Task 1: In the article on Trump's China tariffs, where did the Dow Jones Industrial Average close?
Task 2: Rewrite the article on Trump's China tariffs from "All three major" up to and including "a single day.", replacing "U-turns" with "reversals".
Task 3: Which companies does the article on Trump's China tariffs name as reporting positive earnings?

Supplied text:
A day after the Wall Street crashed 333 points as a result of less than impressive interest rate cut by the Federal Reserve, the stocks made an incredible rally – skyrocketed to as much as 311 points – until Trump spoils the party. The president dropped a bombshell when he declared an additional 10% tariff would be imposed on Chinese imports to the U.S. – effective September 1.
All three major U.S. stock indices that were enjoying the earlier session with bullish buying suddenly took massive U-turns, selling as quickly as they could, as if it was the end of the world. The Dow Jones Industrial Average (DJIA) closed 280.85 points lower at 26,583.42. Between the gain of 311 points and 290 points in negative territory, that’s about 591 points of loss in a single day.
Prior to Trump’s disastrous tweets, Wall Street received a boost from a series of positive earnings from a wide range of companies, including General Motors Co, Kellogg Co, Verizon Communications Inc and Yum Brands Inc. They used the earnings results to conveniently ignore the unfavourable comments from the Federal Reserve that more rate cuts might not happen.
Already, after extensive trade talks with China ended without an agreement on May 10, 2019, Trump hiked the tariffs on another US$200 billion in Chinese imports from 10% to 25%. China retaliated 3 days later, announcing new tariffs on US$60 billion of American exports. Trump’s latest tariff would mean that all Chinese goods entering the U.S. will be subject to taxes.
On top of the US$300 billion worth of Chinese goods to be taxed 10%, Mr. Trump has also threatened to increase the tariff to 25% later. Trump tweeted – “Our representatives have just returned from China, where they had constructive talks having to do with a future Trade Deal. We thought we had a deal with China three months ago, but sadly, China decided to re-negotiate the deal prior to signing.”
“More recently, China agreed to buy the agricultural product from the U.S. in large quantities, but did not do so. Additionally, my friend President Xi said that he would stop the sale of Fentanyl to the United States – this never happened, and many Americans continue to die!” – President Trump appeared to be complaining in a series of tweets.
So, there were two things that had gotten Trump furious, so much so that he broke the trade ceasefire agreed during the G20 Summit in Osaka, Japan (28-29 June). About 2 days before he went berserk and slapped tariffs on the remaining goods from China, the president said – “China is doing very badly, worst year in 27 – was supposed to start buying our agricultural product now – no signs that they are doing so.”

Information given:
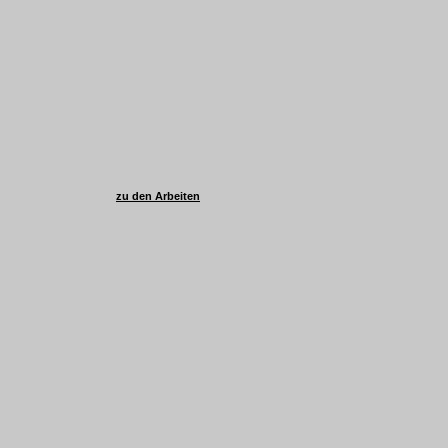
zu den Arbeiten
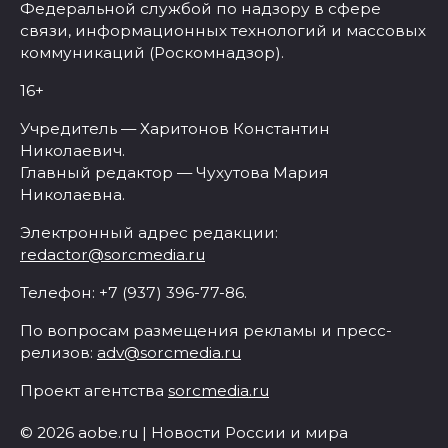
Федеральной службой по надзору в сфере
связи, информационных технологий и массовых
коммуникаций (Роскомнадзор).
16+
Учредитель — Харитонов Константин
Николаевич.
Главный редактор — Чухутова Мария
Николаевна.
Электронный адрес редакции:
redactor@sorcmedia.ru
Телефон: +7 (937) 396-77-86.
По вопросам размещения рекламы и пресс-
релизов:
adv@sorcmedia.ru
Проект агентства
sorcmedia.ru
© 2026 aobe.ru | Новости России и мира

Exercise result 1: It closed at 26,583.42, down 280.85 points.

Exercise result 2:
All three major U.S. stock indices that were enjoying the earlier session with bullish buying suddenly took massive reversals, selling as quickly as they could, as if it was the end of the world. The Dow Jones Industrial Average (DJIA) closed 280.85 points lower at 26,583.42. Between the gain of 311 points and 290 points in negative territory, that’s about 591 points of loss in a single day.

Exercise result 3: General Motors Co, Kellogg Co, Verizon Communications Inc, Yum Brands Inc